Extracted data Start Marker
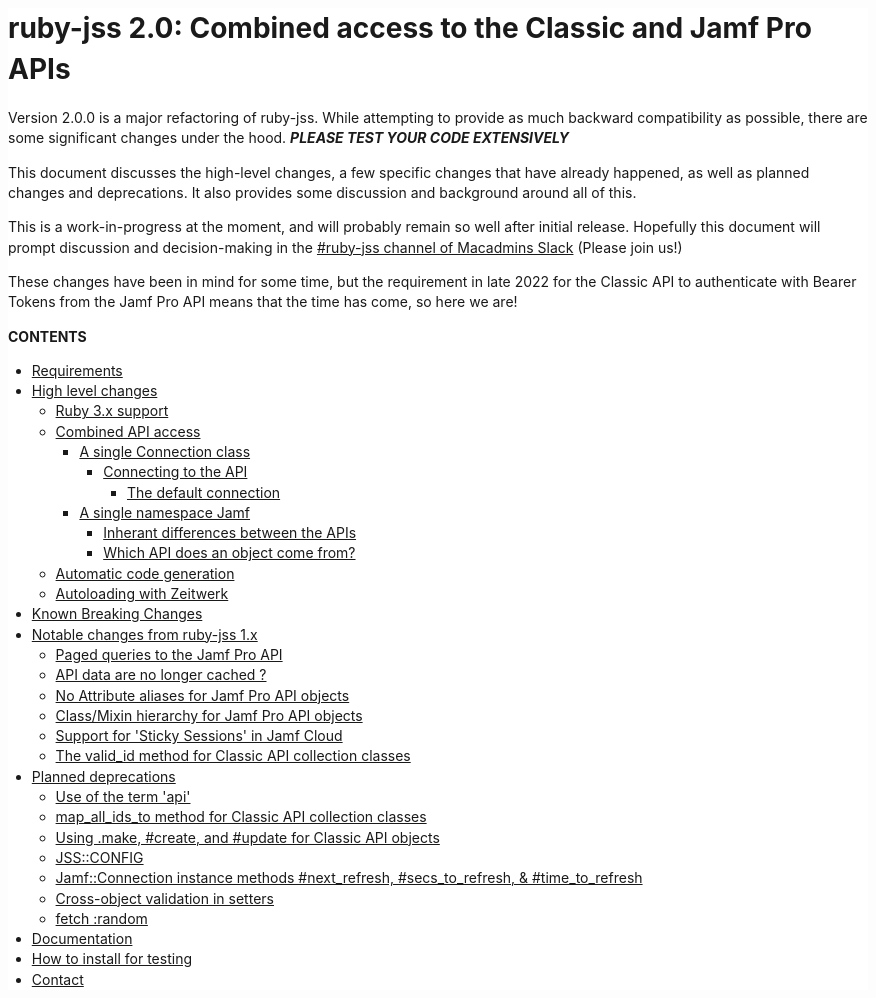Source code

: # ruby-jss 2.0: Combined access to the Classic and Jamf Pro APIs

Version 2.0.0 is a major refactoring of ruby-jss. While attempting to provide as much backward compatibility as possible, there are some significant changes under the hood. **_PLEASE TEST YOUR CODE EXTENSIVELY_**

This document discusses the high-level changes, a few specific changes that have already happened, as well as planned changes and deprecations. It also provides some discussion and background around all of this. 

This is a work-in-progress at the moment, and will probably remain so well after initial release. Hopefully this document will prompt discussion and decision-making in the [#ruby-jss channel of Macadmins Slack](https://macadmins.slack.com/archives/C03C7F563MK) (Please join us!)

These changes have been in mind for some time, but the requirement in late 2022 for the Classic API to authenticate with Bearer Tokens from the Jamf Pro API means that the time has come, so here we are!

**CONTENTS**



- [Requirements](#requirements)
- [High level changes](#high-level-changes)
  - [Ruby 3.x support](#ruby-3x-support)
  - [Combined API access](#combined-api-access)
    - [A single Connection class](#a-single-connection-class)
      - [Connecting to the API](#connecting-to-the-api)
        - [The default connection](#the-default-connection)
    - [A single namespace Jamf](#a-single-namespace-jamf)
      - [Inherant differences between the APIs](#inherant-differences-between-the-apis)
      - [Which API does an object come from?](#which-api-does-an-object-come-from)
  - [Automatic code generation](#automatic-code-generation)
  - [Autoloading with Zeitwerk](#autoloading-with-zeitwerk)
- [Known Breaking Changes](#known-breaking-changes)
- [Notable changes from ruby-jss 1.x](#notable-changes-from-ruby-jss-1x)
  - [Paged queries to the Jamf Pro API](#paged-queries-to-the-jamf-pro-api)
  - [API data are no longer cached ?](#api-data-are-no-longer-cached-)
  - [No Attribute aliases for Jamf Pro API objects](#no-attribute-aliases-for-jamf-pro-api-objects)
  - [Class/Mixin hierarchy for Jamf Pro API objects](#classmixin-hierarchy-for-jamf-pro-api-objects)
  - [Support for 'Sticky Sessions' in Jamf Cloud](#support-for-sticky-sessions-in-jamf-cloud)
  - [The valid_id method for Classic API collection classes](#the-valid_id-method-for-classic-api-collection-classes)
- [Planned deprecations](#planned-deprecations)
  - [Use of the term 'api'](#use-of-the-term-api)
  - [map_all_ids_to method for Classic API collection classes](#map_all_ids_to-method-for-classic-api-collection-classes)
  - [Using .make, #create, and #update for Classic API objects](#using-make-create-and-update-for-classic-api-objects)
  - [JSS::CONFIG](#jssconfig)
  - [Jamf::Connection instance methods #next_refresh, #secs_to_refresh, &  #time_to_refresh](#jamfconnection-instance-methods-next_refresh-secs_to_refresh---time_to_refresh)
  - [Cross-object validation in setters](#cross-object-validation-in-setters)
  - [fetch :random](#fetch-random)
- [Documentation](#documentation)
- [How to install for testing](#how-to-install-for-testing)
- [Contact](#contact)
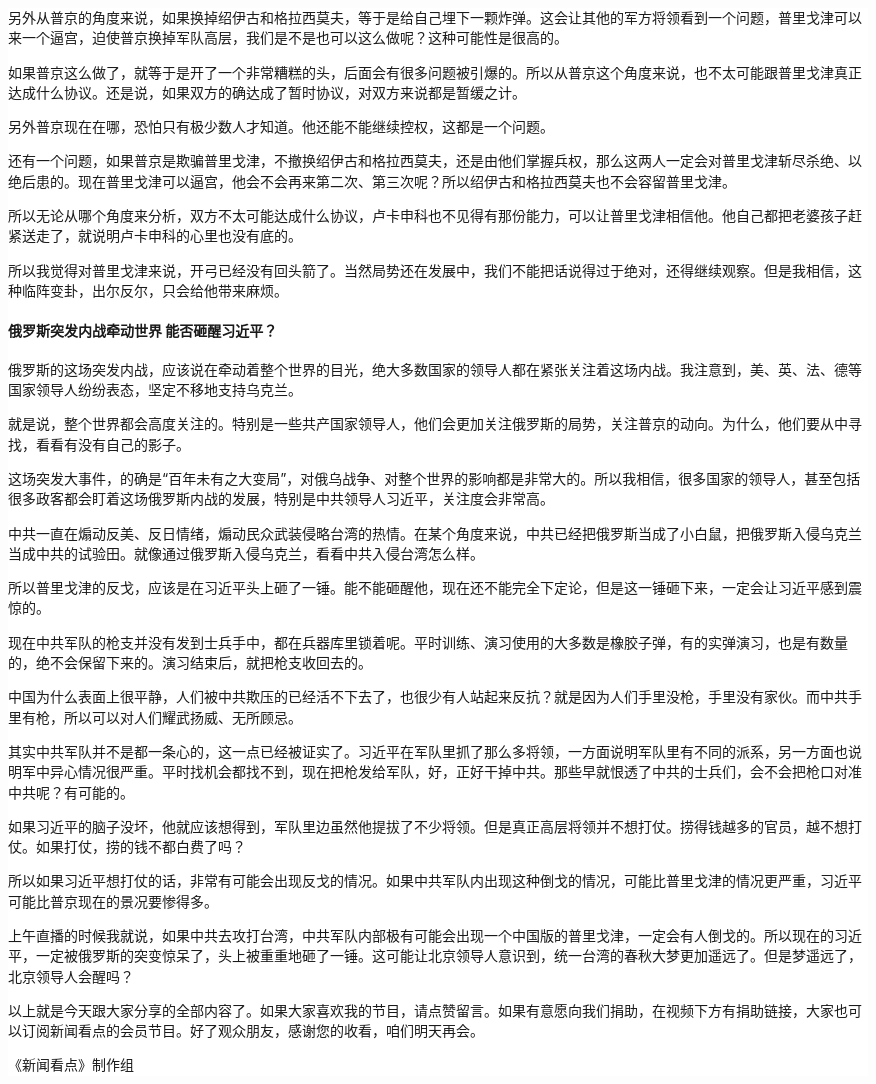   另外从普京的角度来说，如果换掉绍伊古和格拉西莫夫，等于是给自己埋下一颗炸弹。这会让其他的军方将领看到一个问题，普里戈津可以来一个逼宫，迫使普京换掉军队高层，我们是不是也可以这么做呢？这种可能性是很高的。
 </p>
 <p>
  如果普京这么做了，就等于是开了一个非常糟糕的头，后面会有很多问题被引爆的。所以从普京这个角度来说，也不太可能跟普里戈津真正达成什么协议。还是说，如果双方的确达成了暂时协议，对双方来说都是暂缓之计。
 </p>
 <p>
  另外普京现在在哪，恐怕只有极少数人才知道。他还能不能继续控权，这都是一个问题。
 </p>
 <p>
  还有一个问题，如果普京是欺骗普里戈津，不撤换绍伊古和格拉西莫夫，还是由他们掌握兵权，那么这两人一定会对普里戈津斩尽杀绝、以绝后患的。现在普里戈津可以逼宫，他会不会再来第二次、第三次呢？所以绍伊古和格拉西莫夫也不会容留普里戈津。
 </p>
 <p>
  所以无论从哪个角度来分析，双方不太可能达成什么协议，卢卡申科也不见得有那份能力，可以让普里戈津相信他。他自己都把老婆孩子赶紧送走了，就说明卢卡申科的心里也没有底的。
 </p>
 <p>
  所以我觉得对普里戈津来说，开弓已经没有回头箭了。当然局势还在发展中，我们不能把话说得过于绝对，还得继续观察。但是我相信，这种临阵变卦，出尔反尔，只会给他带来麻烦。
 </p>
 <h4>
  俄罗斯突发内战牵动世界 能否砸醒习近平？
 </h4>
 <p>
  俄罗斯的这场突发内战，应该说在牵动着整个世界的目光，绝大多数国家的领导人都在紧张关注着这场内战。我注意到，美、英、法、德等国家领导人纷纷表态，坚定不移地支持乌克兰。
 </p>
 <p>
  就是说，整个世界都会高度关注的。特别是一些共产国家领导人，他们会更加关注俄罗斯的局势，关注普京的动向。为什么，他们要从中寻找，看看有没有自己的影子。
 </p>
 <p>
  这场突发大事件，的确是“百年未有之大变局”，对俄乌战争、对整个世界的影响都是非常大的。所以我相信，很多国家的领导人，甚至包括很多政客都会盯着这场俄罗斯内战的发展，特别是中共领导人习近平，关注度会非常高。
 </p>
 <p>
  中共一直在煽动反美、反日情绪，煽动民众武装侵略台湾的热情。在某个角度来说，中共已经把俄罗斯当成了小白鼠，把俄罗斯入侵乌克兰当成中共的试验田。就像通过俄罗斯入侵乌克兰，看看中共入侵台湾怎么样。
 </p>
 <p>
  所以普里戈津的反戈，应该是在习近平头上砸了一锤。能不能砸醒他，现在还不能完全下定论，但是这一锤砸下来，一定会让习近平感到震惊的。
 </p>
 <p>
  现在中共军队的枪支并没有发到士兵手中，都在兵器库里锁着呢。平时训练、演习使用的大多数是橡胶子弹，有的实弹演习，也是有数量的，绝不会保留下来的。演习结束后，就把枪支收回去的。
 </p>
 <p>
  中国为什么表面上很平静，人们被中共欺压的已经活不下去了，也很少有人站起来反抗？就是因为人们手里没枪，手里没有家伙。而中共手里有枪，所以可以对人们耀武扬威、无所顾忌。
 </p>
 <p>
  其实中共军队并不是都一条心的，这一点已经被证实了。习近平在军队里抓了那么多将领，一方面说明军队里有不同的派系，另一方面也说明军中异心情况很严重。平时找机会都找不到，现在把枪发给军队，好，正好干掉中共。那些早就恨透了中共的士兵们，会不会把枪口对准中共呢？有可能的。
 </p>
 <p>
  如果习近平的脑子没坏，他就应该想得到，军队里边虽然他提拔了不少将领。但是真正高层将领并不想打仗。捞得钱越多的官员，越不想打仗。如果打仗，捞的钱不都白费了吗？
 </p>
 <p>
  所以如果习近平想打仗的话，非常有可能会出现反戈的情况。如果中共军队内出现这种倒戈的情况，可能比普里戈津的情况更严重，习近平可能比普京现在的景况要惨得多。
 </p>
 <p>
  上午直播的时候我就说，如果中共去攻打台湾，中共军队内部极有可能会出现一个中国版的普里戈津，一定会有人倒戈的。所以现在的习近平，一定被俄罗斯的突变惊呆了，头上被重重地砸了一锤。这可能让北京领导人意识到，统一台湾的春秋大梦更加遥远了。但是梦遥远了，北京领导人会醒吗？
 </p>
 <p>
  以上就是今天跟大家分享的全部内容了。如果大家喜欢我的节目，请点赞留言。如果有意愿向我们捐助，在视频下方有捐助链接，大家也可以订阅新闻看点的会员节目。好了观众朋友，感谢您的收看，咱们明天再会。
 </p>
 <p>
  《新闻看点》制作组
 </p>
Extracted data End Marker
What you will do:
Where a line in the records above contains the string "from", copy that line.

Result of this exercise:
These changes have been in mind for some time, but the requirement in late 2022 for the Classic API to authenticate with Bearer Tokens from the Jamf Pro API means that the time has come, so here we are!
      - [Which API does an object come from?](#which-api-does-an-object-come-from)
- [Notable changes from ruby-jss 1.x](#notable-changes-from-ruby-jss-1x)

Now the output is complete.